Exercise A: Summarize the passage on reducing cancer risk in two sentences.
Exercise B: Carry the passage on reducing cancer risk forward from its final sentence.

Text under study:
Whether you have additional risk factors or you simply want to be more aggressive in your preventative care, there are a few effective methods for reducing your cancer risk.
The most reliable (though also the most intrusive) way to prevent breast cancer for both BRCA mutations is to remove the breasts. “With prophylactic mastectomies, we reduce the risk by about 95 percent for breast cancer, so it’s very effective, but it’s a big decision,” Pilewskie says. “Since we often talk about breast reconstruction sometimes it’s more than one operation.”
For preventing ovarian cancer, removal is the most reliable method. “Women with a BRCA1 mutation are at a slightly higher risk for ovarian cancer at a younger age, so we usually start the discussion around removing ovaries between ages 35 and 40, and for BRCA2, between ages 40 and 45,” Pilewskie says.
"The optimal recommendations for screening and risk reduction really depend on the magnitude of risk."
Since oophorectomies interfere with childbearing, it’s important that those who want to have children talk to their doctors to come up with a plan for risk reduction and family planning. Prior to ovary removal, Smith says taking birth control pills for five years can reduce the risk of ovarian cancer — then, someone who wants to get pregnant can stop the birth control pills prior to having their ovaries removed.

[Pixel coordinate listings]
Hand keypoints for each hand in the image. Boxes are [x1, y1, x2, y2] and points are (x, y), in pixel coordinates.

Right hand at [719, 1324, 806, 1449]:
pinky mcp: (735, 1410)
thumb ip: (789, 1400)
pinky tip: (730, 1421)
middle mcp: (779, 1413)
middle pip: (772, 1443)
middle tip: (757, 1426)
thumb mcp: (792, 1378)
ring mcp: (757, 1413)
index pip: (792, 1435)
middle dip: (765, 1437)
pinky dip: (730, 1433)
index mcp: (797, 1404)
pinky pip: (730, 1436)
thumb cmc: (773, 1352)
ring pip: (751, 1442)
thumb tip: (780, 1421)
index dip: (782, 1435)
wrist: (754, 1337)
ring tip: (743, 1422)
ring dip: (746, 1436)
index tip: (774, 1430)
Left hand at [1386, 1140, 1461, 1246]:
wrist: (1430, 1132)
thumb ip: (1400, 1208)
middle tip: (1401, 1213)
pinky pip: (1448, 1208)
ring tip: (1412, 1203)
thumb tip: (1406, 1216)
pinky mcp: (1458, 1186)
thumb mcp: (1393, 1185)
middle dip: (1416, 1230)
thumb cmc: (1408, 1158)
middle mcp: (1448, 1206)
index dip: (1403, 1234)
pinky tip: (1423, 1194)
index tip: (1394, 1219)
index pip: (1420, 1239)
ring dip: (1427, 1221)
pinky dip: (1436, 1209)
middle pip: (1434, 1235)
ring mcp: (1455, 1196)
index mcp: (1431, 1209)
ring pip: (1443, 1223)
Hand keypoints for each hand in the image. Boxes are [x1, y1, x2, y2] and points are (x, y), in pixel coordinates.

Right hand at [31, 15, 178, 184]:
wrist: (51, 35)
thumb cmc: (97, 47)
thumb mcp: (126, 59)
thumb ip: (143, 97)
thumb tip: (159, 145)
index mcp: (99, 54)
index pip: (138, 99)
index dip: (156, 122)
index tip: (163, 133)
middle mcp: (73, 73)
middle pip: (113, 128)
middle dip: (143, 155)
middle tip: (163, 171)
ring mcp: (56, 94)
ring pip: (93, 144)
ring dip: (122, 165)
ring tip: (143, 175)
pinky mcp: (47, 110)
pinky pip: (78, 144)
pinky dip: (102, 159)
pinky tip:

Answer box A: Removing the breasts is the most reliable way to prevent breast cancer for both BRCA mutations, cutting the risk by about 95 percent, though it is a big decision that can mean more than one operation. Removing the ovaries is the most reliable way to prevent ovarian cancer, with the discussion usually starting between ages 35 and 40 for BRCA1 and between 40 and 45 for BRCA2, and people who want children can take birth control pills for five years beforehand to lower their ovarian cancer risk.

Answer box B:
There’s also the option of having a prophylactic oophorectomy at an earlier age and freezing your eggs. To reduce the risk of passing a BRCA mutation on, Smith says some carriers choose to do pre-implantation genetic testing and fertilize the embryos without BRCA mutations. “This means in vitro fertilization instead of natural intercourse insemination, but it’s an important option to be aware of,” she says.
When should people without the gene mutation start getting preventative care?
When to begin care for preventing breast cancer depends on a person’s individual risk factors, but can start as early as your mid-20s, according to Smith. According to the CDC, average-risk people should generally begin getting annual mammograms in their forties. Though, Pilewskie noted there are now a number of differing recommendations for when to start screening for average-risk people ranging from age 40 to 50. And at MSKCC, they continue to recommend annual screening beginning at age 40 for average-risk people.
Pilewskie says for those with a family history of breast cancer, MSKCC recommends screening at age 40, or 10 years younger than the youngest family member with breast cancer. For example, “if you have a first-degree relative who had a diagnosis at age 45, you would start screening in your mid-30s,” says Pilewskie.
But again, El-Ashry stresses the importance of having this conversation with your doctor. “For some it is even earlier than 40 and this is really where you need to have a discussion with your doctor about risks to determine when to begin screening,” says El-Ashry.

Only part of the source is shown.